In the last 4 years, I have definitely stepped up my intensity in workouts. I found that the harder I worked, the more results I achieved. There were times when I literally thought, “I can’t do one more tuck jump or lunge”. But, each week I got better and better. Seeing progress pushed me harder. I started making little goals for myself. My first goal was to run 6 miles. The funny thing is that I hated running; I still do, but I wanted to achieve something I never thought was possible for me. After 4 months, I did it. I ran 8 miles! I started to have more injuries, so I switched gears and headed back into my basement to workout. I set a new goal to do at least one push-up on my toes. Slowly, I got better and better at it. I can currently do about 26, but I am pushing for 30. I also jumped back into weight training. I always loved lifting weights, but I had set it aside to focus on running; I don’t recommend that. Cross training is important. After a period of time, I found myself lifting heavier and doing more push-ups. Progress can really motivate you! I also fell in love with HIIT training. I made huge progress through HIIT training and Tabata style workouts. I made more progress then I thought I could in a relatively short period of time. I started constructing my own workouts again, like I did when I was in school.

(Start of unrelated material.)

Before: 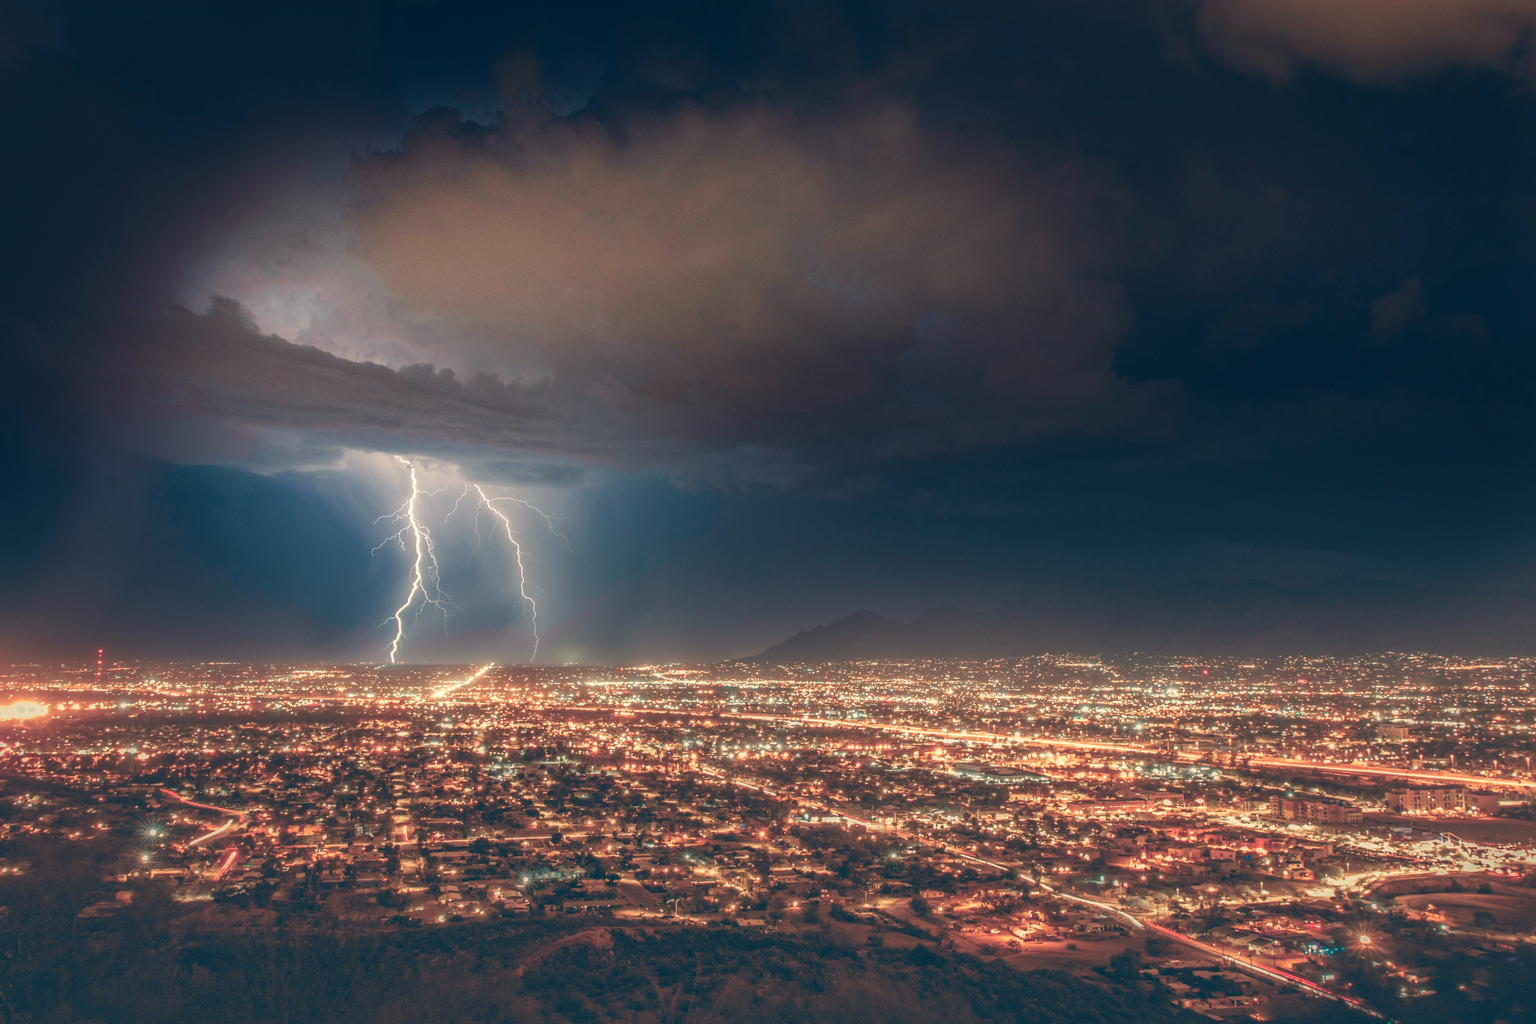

So there is a little back story for you. Well actually, that was a pretty long back story! Sorry! From here on out, I aim to share at least 2 recipes per week, workout tips, workout reviews, products I love and much more. I am not an expert at anything! But, I love teaching and helping people, so I will share what has worked for me and recipes I love. Nothing I say replaces the opinion of your doctor, so before you try anything I recommend, get their okay first. Let’s do this together!